When I started writing the book that would eventually become ‘the Sentinel’, I imagined the main character was going to be a private eye who went against the grain by doing good in a country that was entirely bad, and where corruption was not only an art form but also formed part of the Government’s economic policy. The more I thought about it, the more I started to remove the bits labelled ‘good’ from the plot outline. Instead the story grew darker, much darker and drew out of me the tales people in Spain had told me about their experience of living under Dictator Francisco Franco, the man who even Hitler called a ‘Jesuit Swine’.

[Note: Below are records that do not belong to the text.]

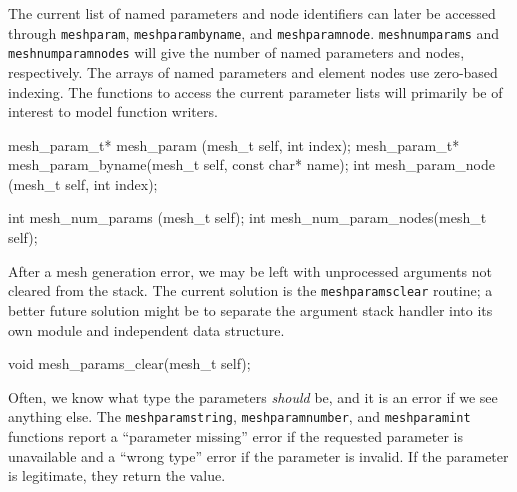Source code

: \nwendcode{}\nwdocspar

The current list of named parameters and node identifiers can
later be accessed through {\tt{}mesh{}param}, {\tt{}mesh{}param{}byname},
and {\tt{}mesh{}param{}node}.  {\tt{}mesh{}num{}params} and {\tt{}mesh{}num{}param{}nodes}
will give the number of named parameters and nodes, respectively.
The arrays of named parameters and element nodes use zero-based
indexing.  The functions to access the current parameter lists will
primarily be of interest to model function writers.

\nwenddocs{}\plusendmoddef
mesh_param_t* mesh_param       (mesh_t self, int index);
mesh_param_t* mesh_param_byname(mesh_t self, const char* name);
int           mesh_param_node  (mesh_t self, int index);

\nwendcode{}\nwdocspar

\nwenddocs{}\plusendmoddef
int mesh_num_params     (mesh_t self);
int mesh_num_param_nodes(mesh_t self);

\nwendcode{}\nwdocspar

After a mesh generation error, we may be left with unprocessed
arguments not cleared from the stack.  The current solution is
the {\tt{}mesh{}params{}clear} routine; a better future solution might
be to separate the argument stack handler into its own module
and independent data structure.

\nwenddocs{}\plusendmoddef
void mesh_params_clear(mesh_t self);

\nwendcode{}\nwdocspar

Often, we know what type the parameters \emph{should} be,
and it is an error if we see anything else.  The
{\tt{}mesh{}param{}string}, {\tt{}mesh{}param{}number}, and
{\tt{}mesh{}param{}int} functions report a ``parameter missing''
error if the requested parameter is unavailable and a
``wrong type'' error if the parameter is invalid.  If
the parameter is legitimate, they return the value.

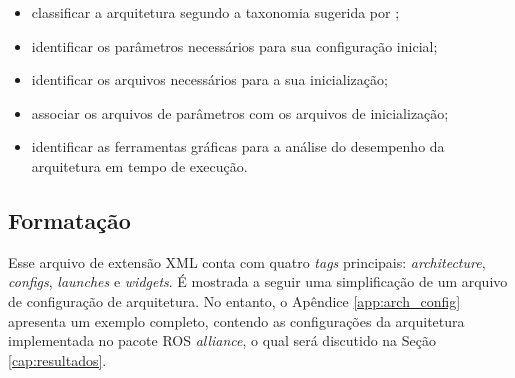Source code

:         \begin{itemize}
            \item classificar a arquitetura segundo a taxonomia sugerida por ;
            
            \item identificar os parâmetros necessários para sua configuração inicial;
            
            \item identificar os arquivos necessários para a sua inicialização;
            
            \item associar os arquivos de parâmetros com os arquivos de inicialização;
            
            \item identificar as ferramentas gráficas para a análise do desempenho da arquitetura em tempo de execução.
        \end{itemize}
        
        \subsection{Formatação} \label{subsec:arch_config_fmt}
            Esse arquivo de extensão XML conta com quatro \textit{tags} principais: \textit{architecture}, \textit{configs}, \textit{launches} e \textit{widgets}. É mostrada a seguir uma simplificação de um arquivo de configuração de arquitetura. No entanto, o Apêndice \ref{app:arch_config} apresenta um exemplo completo, contendo as configurações da arquitetura implementada no pacote ROS \textit{alliance}, o qual será discutido na Seção \ref{cap:resultados}.
            
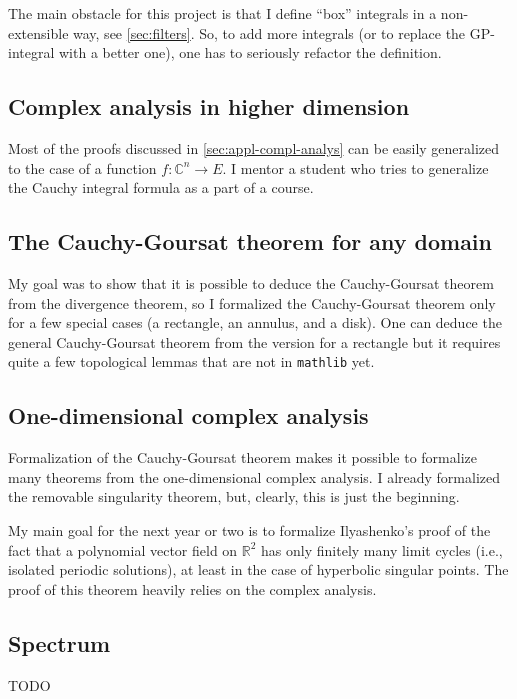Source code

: \documentclass[a4paper, UKenglish,cleveref, autoref, thm-restate]{lipics-v2021}
\newcommand{\bbR}{\mathbb{R}}
\newcommand{\bbC}{\mathbb{C}}
\begin{document}
The main obstacle for this project is that I define \enquote{box}
integrals in a non-extensible way, see \autoref{sec:filters}. So, to
add more integrals (or to replace the GP-integral with a better one),
one has to seriously refactor the definition.

\subsection{Complex analysis in higher dimension}%
\label{sec:compl-analys-high}

Most of the proofs discussed in \autoref{sec:appl-compl-analys} can be
easily generalized to the case of a function
\(f\colon \bbC^{n}\to E\). I mentor a student who tries to generalize
the Cauchy integral formula as a part of a course.

\subsection{The Cauchy-Goursat theorem for any domain}\label{sec:cauchy-goursat-any}

My goal was to show that it is possible to deduce the Cauchy-Goursat
theorem from the divergence theorem, so I formalized the
Cauchy-Goursat theorem only for a few special cases (a rectangle, an
annulus, and a disk). One can deduce the general Cauchy-Goursat
theorem from the version for a rectangle but it requires quite a few
topological lemmas that are not in \texttt{mathlib} yet.

\subsection{One-dimensional complex analysis}%
\label{sec:one-dimens-compl}

Formalization of the Cauchy-Goursat theorem makes it possible to
formalize many theorems from the one-dimensional complex analysis. I
already formalized the removable singularity theorem, but, clearly,
this is just the beginning.

My main goal for the next year or two is to formalize Ilyashenko's
proof of the fact that a polynomial vector field on \(\bbR^{2}\) has
only finitely many limit cycles (i.e., isolated periodic solutions),
at least in the case of hyperbolic singular points. The proof of this
theorem heavily relies on the complex analysis.

\subsection{Spectrum}%
\label{sec:spectrum}

TODO


\end{document}
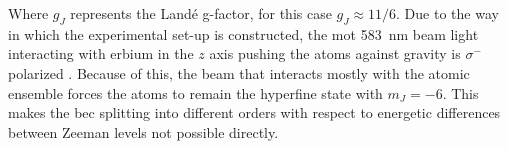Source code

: Where $g_J$ represents the Landé g-factor, for this case $g_J\approx11/6$. Due to the way in which the experimental set-up is constructed, the \ac{mot} \SI{583}{\nano\meter} beam light interacting with erbium in the $z$ axis pushing the atoms against gravity  is $\sigma^-$ polarized \cite{Ulitzsch2016}. Because of this, the beam that interacts mostly with the atomic ensemble forces the atoms to remain the hyperfine state with $m_J = -6$. This makes the \ac{bec} splitting into different orders with respect to energetic differences between Zeeman levels not possible directly.
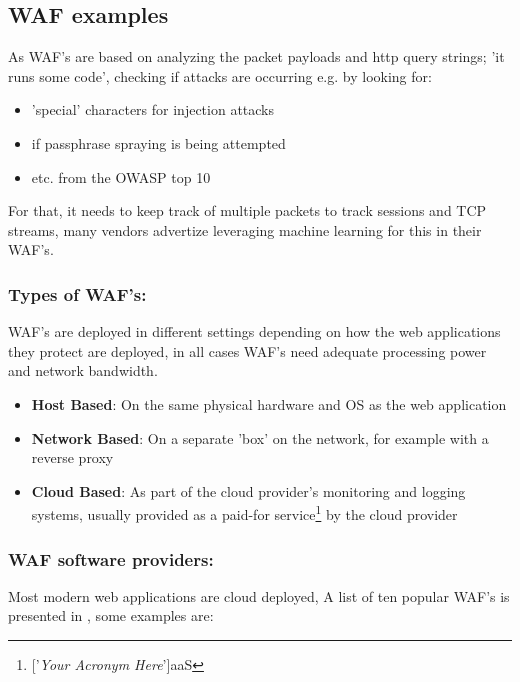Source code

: \documentclass[
	letterpaper, %
	10pt, %
	unnumberedsections, %
	twoside, %
]{APAAssignment}
\begin{document}
\subsection{WAF examples}
As WAF's are based on analyzing the packet payloads and http query strings; 'it runs some code', checking if attacks are occurring e.g. by looking for:

\begin{itemize}
	\item 'special' characters for injection attacks
 	\item if passphrase spraying is being attempted
    \item etc. from the OWASP top 10
\end{itemize} 

For that, it needs to keep track of multiple packets to track sessions and TCP streams, many vendors advertize leveraging machine learning for this in their WAF's\cite{OpenappsecWaf}.

\subsubsection{Types of WAF's:} WAF's are deployed in different settings depending on how the web applications they protect are deployed, in all cases WAF's need adequate processing power and network bandwidth.
\begin{itemize}
	\item{\textbf{Host Based}: On the same physical hardware and OS as the web application}
	\item{\textbf{Network Based}: On a separate 'box' on the network, for example with a reverse proxy}
	\item{\textbf{Cloud Based}: As part of the cloud provider's monitoring and logging systems, usually provided as a paid-for service\footnote{['\textit{Your Acronym Here}']aaS} by the cloud provider} 
\end{itemize}


\subsubsection{WAF software providers:}
Most modern web applications are cloud deployed, A list of ten popular WAF's is presented in \cite{OpenappsecWaf}, some examples are: 
\end{document}
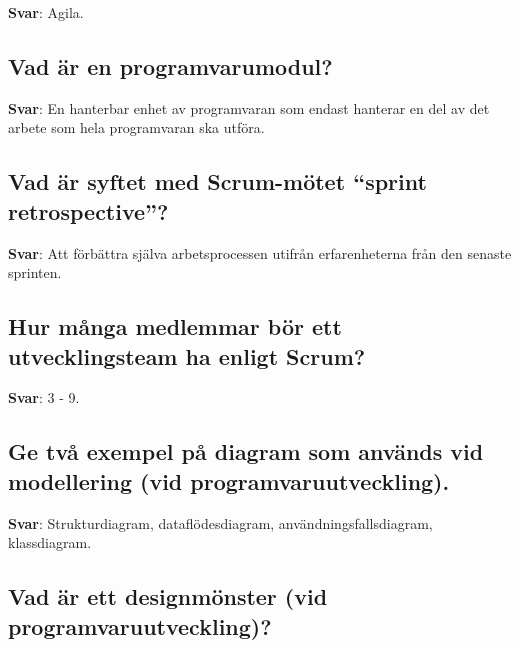 \documentclass[a4paper,11pt,oneside]{article}
\begin{document}
\begin{sloppypar}
\label{q:241:sa:sv:True}

\textbf{Svar}: Agila.



\subsection{Vad \"ar en programvarumodul?}

\label{q:242:sa:sv:True}

\textbf{Svar}: En hanterbar enhet av programvaran som endast hanterar en del av det arbete som hela programvaran ska utf\"ora.



\subsection{Vad \"ar syftet med Scrum-m\"otet {\textquotedblleft}sprint retrospective{\textquotedblright}?}

\label{q:243:sa:sv:True}

\textbf{Svar}: Att f\"orb\"attra sj\"alva arbetsprocessen utifr\r{a}n erfarenheterna fr\r{a}n den senaste sprinten.



\subsection{Hur m\r{a}nga medlemmar b\"or ett utvecklingsteam ha enligt Scrum?}

\label{q:244:sa:sv:True}

\textbf{Svar}: 3 - 9.



\subsection{Ge tv\r{a} exempel p\r{a} diagram som anv\"ands vid modellering (vid programvaruutveckling).}

\label{q:245:sa:sv:True}

\textbf{Svar}: Strukturdiagram, datafl\"odesdiagram, anv\"andningsfallsdiagram, klassdiagram.



\subsection{Vad \"ar ett designm\"onster (vid programvaruutveckling)?}

\label{q:246:sa:sv:True}


\end{sloppypar}
\end{document}
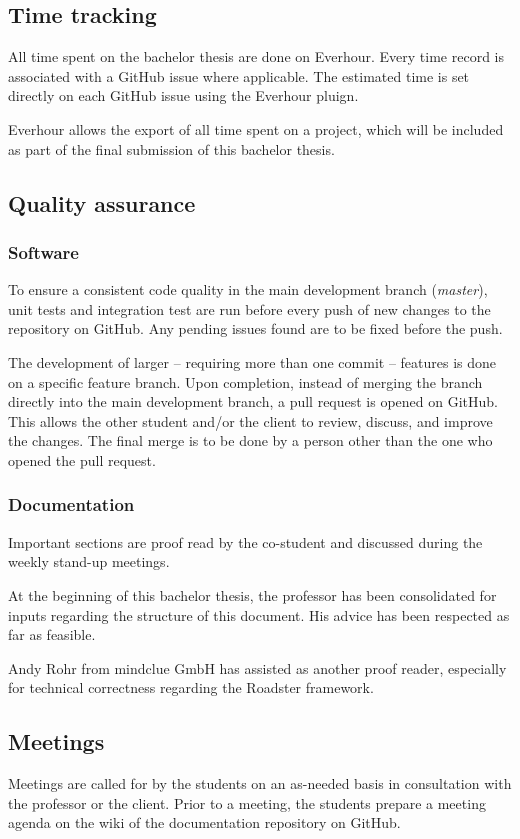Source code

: \subsection{Time tracking}
All time spent on the bachelor thesis are done on Everhour. Every time record
is associated with a GitHub issue where applicable.
The estimated time is set directly on each GitHub issue using the Everhour pluign.

Everhour allows the export of all time spent on a project, which will be
included as part of the final submission of this bachelor thesis.

\subsection{Quality assurance}


\subsubsection{Software}
To ensure a consistent code quality in the main development branch
(\emph{master}), unit tests and integration test are run before every push of
new changes to the repository on GitHub. Any pending issues found are to be
fixed before the push.


The development of larger -- requiring more than one commit -- features is done
on a specific feature branch.  Upon completion, instead of merging the branch
directly into the main development branch, a pull request is opened on GitHub.
This allows the other student and/or the client to review, discuss, and improve
the changes. The final merge is to be done by a person other than the one who
opened the pull request.

\subsubsection{Documentation}
Important sections are proof read by the co-student and discussed during the
weekly stand-up meetings.

At the beginning of this bachelor thesis, the professor has been consolidated
for inputs regarding the structure of this document. His advice has been
respected as far as feasible.

Andy Rohr from mindclue GmbH has assisted as another proof reader, especially
for technical correctness regarding the Roadster framework.


\subsection{Meetings}
Meetings are called for by the students on an as-needed basis in consultation
with the professor or the client. Prior to a meeting, the students prepare a meeting
agenda on the wiki of the documentation repository on GitHub.


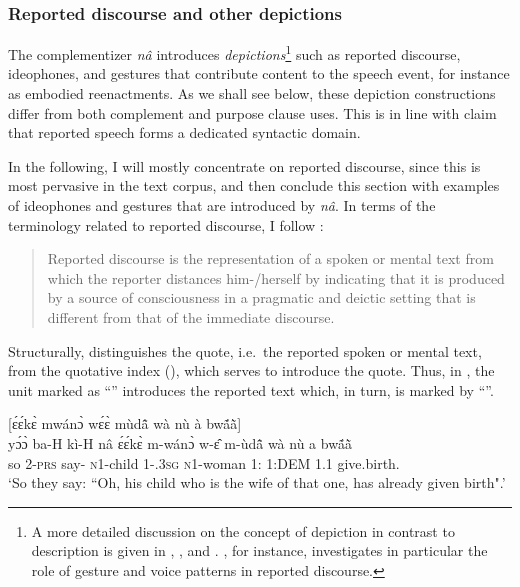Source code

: \subsubsection{Reported discourse and other depictions}
\label{sec:RD}

The complementizer {\itshape nâ} introduces {\itshape depictions}\footnote{A more detailed discussion on the concept of depiction in contrast to description is given in \citet{clark90}, \citet{guldemann2008}, and \citet{dingemanse2015}. \citet{soulaimani2018}, for instance, investigates in particular the role of gesture and voice patterns in reported discourse.} such as reported discourse, ideophones, and gestures that contribute content to the speech event, for instance as embodied reenactments.
As we shall see below, these depiction constructions differ from both complement and purpose clause uses. This is in line with  claim that reported speech forms a dedicated syntactic domain. 

In the following, I will mostly concentrate on reported discourse, since this is most pervasive in the text corpus, and then conclude this section with examples of ideophones and gestures that are introduced by {\itshape nâ}.
In terms of the terminology related to reported discourse, I follow \citet[6]{guldemann2008}:

\begin{quote}
Reported discourse is the representation of a spoken or mental text from which the reporter distances him-/herself by indicating that it is produced by a source of consciousness in a pragmatic and deictic setting that is different from that of the immediate discourse.
\end{quote}

Structurally, \citet{guldemann2008} distinguishes the quote, i.e.\ the reported spoken or mental text, from the quotative index ({\QI}), which serves to introduce the quote. Thus, in , the unit marked as ``{\QI}'' introduces the reported text which, in turn, is marked by ``{\RD}''.

\ea\label{RS}
  \glll  [yɔ́ɔ̀ bá kí {\bfseries nâ}]\textsubscript{{\QI}} [ɛ́ɛ́kɛ̀ mwánɔ̀ wɛ́ɛ̀ mùdã̂ wà nù à bwã́ã̀]\textsubscript{{\RD}}\\
         {\db}yɔ́ɔ̀ ba-H kì-H nâ {\db}ɛ́ɛ́kɛ̀ m-wánɔ̀ w-ɛ̂ m-ùdã̂ wà nù a bwã́ã̀ \\
         {\db}so 2-\textsc{prs} say-{\R} {\COMP} {\db}{\EXCL} \textsc{n}1-child 1-{\POSS}.3\textsc{sg} \textsc{n}1-woman 1:{\ATT} 1:DEM 1.{\PST}1 give.birth.{\PRF} \\
    \trans `So they say: ``Oh, his child who is the wife of that one, has already given birth".'
\z

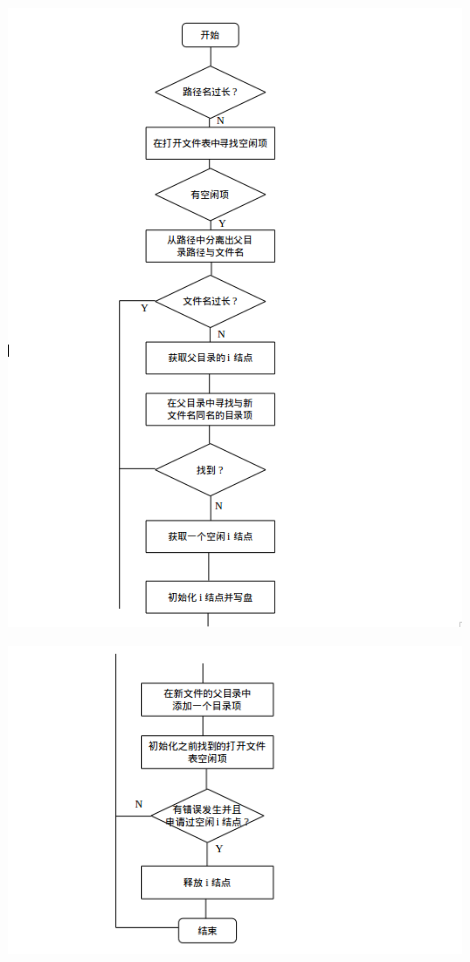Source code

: \documentclass[nofonts]{ctexart}
\begin{document}
\begin{itemize}
  \includegraphics[width=12cm]{./images/./creat_1.png}

  \includegraphics[width=12cm]{./images/./creat_2.png}
  \end{itemize}
\end{document}
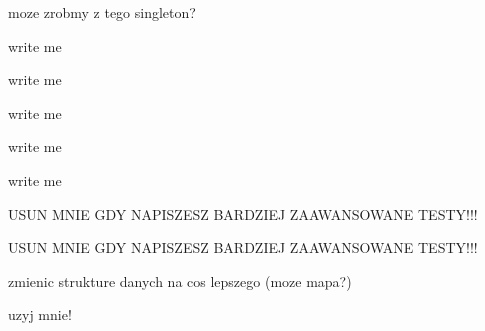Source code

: 
\begin{DoxyRefList}
\item[\label{todo__todo000001}%
\hypertarget{todo__todo000001}{}%
Klasa \hyperlink{structConfig}{Config} ]moze zrobmy z tego singleton?  
\item[\label{todo__todo000002}%
\hypertarget{todo__todo000002}{}%
Składowa \hyperlink{classCreature_a85b135bb56773ebd20a30e7efc216a47}{Creature\-:\-:Creature} (const \hyperlink{classCreature}{Creature} \&mother, const \hyperlink{classCreature}{Creature} \&father)]write me  
\item[\label{todo__todo000003}%
\hypertarget{todo__todo000003}{}%
Składowa \hyperlink{classCreature_ab7aded4b4eee101b224e50985ca6d08d}{Creature\-:\-:Creature} (double x\-\_\-pos, double y\-\_\-pos)]write me  
\item[\label{todo__todo000004}%
\hypertarget{todo__todo000004}{}%
Składowa \hyperlink{classCreature_ab4019c0b7940cd1b9fb19bf3399348ce}{Creature\-:\-:is\-Dead} () const ]write me  
\item[\label{todo__todo000005}%
\hypertarget{todo__todo000005}{}%
Klasa \hyperlink{classHerbivore}{Herbivore} ]write me  
\item[\label{todo__todo000006}%
\hypertarget{todo__todo000006}{}%
Klasa \hyperlink{classMap}{Map} ]write me  
\item[\label{todo__todo000008}%
\hypertarget{todo__todo000008}{}%
Składowa \hyperlink{classMap_ade3f961a8981ef66c159f968e4f98eb4}{Map\-:\-:count\-Objects} ()]U\-S\-U\-N M\-N\-I\-E G\-D\-Y N\-A\-P\-I\-S\-Z\-E\-S\-Z B\-A\-R\-D\-Z\-I\-E\-J Z\-A\-A\-W\-A\-N\-S\-O\-W\-A\-N\-E T\-E\-S\-T\-Y!!!  
\item[\label{todo__todo000007}%
\hypertarget{todo__todo000007}{}%
Składowa \hyperlink{classMap_a2ea398c824a67d162ce4017b9173d685}{Map\-:\-:create\-Some\-Random\-Objects} ()]U\-S\-U\-N M\-N\-I\-E G\-D\-Y N\-A\-P\-I\-S\-Z\-E\-S\-Z B\-A\-R\-D\-Z\-I\-E\-J Z\-A\-A\-W\-A\-N\-S\-O\-W\-A\-N\-E T\-E\-S\-T\-Y!!!  
\item[\label{todo__todo000009}%
\hypertarget{todo__todo000009}{}%
Składowa \hyperlink{classMap_a77f2877faf3096da591f2e2d17d92a25}{Map\-:\-:objects} ]zmienic strukture danych na cos lepszego (moze mapa?)  
\item[\label{todo__todo000010}%
\hypertarget{todo__todo000010}{}%
Składowa \hyperlink{classMap_a247075c0c8b390cdd3afab8f627d1e8d}{Map\-:\-:serialize} (Archive \&ar, const unsigned int version)]uzyj mnie! 
\end{DoxyRefList}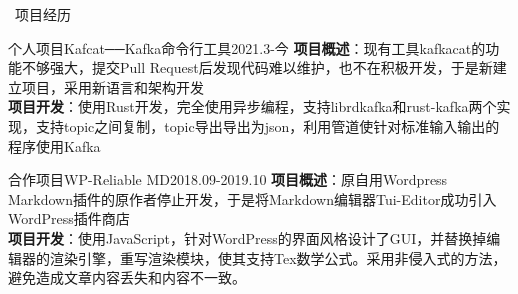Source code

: \documentclass[UTF8]{resume}
\begin{document}
\begin{rSection}{\faUsers~项目经历}
    \begin{rProject}{个人项目}{Kafcat──Kafka命令行工具}{2021.3-今}
        \textbf{项目概述}：现有工具kafkacat的功能不够强大，提交Pull Request后发现代码难以维护，也不在积极开发，于是新建立项目，采用新语言和架构开发\\
        \textbf{项目开发}：使用Rust开发，完全使用异步编程，支持librdkafka和rust-kafka两个实现，支持topic之间复制，topic导出导出为json，利用管道使针对标准输入输出的程序使用Kafka
    \end{rProject}

    \begin{rProject}{合作项目}{WP-Reliable MD}{2018.09-2019.10}
        \textbf{项目概述}：原自用Wordpress Markdown插件的原作者停止开发，于是将Markdown编辑器Tui-Editor成功引入WordPress插件商店\\
        \textbf{项目开发}：使用JavaScript，针对WordPress的界面风格设计了GUI，并替换掉编辑器的渲染引擎，重写渲染模块，使其支持Tex数学公式。采用非侵入式的方法，避免造成文章内容丢失和内容不一致。
    \end{rProject}




\end{rSection}
\end{document}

I never imagined I was going to write the book. But I did. And then I imagined I would send my manuscript to a brilliant agent who would call me up and send me a contract. Reader, it happened. (There was some discussion of why the manuscript was 750 pages long but still...). After that, I hoped I would find a publisher who would be the exact person for my book. Someone who would understand that a brutal secret policemen could have a wicked sense of humour and that a Nazi on the run, a dispirited dwarf, a Drag Queen from the Dominican Republic, a liberal sprinkling of Gypsy fortune tellers and a devout Catholic sidekick all belonged in the same book. And there was Nic Cheetham and HOZ. A magnificently eclectic publishing house with in-house spaniels with their own Twitter feed. I couldn’t have imagined that.
I imagined the book would sell a few copies but never that it would be nominated for a prestigious award like the Steel Dagger. I’m not complaining: it’s fantastic that life can still throw up some surprises. It has been such a fantastic year since the book came out, just to get the accolade of being shortlisted at all is such a huge honour. I never imagined that all those years ago as I stared at my Argos typewriter through a haze of Algerian red.